* Exercise *
Copy out word for word the lines of the data from the line containing "family: Sphaeroceridae" through the final line, both included.

[BEGIN Supplied entries]

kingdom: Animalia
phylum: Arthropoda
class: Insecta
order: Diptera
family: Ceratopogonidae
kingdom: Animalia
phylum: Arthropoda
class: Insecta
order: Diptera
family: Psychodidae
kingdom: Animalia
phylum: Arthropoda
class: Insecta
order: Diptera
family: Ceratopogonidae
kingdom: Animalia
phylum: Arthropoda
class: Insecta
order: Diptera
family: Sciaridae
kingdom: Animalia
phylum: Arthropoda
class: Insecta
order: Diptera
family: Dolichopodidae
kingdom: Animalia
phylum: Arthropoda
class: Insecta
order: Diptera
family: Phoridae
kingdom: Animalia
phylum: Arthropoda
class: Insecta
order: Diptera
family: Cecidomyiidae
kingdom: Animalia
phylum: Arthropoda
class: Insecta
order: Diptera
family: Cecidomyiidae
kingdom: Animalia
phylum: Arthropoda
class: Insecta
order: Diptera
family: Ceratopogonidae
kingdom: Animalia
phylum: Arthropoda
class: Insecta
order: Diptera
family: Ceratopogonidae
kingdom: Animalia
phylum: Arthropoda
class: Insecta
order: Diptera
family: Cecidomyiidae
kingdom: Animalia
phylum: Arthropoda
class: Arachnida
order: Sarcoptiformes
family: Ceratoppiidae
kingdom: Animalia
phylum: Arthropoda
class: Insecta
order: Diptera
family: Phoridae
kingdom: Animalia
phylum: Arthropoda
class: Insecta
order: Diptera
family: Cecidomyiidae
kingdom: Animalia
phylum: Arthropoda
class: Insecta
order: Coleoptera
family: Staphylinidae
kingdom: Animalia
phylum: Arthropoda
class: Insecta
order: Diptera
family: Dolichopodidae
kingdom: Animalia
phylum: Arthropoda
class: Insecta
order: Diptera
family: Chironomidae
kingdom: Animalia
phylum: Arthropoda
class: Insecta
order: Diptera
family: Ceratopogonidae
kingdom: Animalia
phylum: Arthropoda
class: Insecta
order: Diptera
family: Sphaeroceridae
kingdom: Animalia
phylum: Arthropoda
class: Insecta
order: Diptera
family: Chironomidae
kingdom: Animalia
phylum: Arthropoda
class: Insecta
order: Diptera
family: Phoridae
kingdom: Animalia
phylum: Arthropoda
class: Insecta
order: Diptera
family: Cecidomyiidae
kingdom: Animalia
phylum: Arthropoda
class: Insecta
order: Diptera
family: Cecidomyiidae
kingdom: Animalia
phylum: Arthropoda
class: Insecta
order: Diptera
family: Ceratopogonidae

[END Supplied entries]

* Output of the exercise *
family: Sphaeroceridae
kingdom: Animalia
phylum: Arthropoda
class: Insecta
order: Diptera
family: Chironomidae
kingdom: Animalia
phylum: Arthropoda
class: Insecta
order: Diptera
family: Phoridae
kingdom: Animalia
phylum: Arthropoda
class: Insecta
order: Diptera
family: Cecidomyiidae
kingdom: Animalia
phylum: Arthropoda
class: Insecta
order: Diptera
family: Cecidomyiidae
kingdom: Animalia
phylum: Arthropoda
class: Insecta
order: Diptera
family: Ceratopogonidae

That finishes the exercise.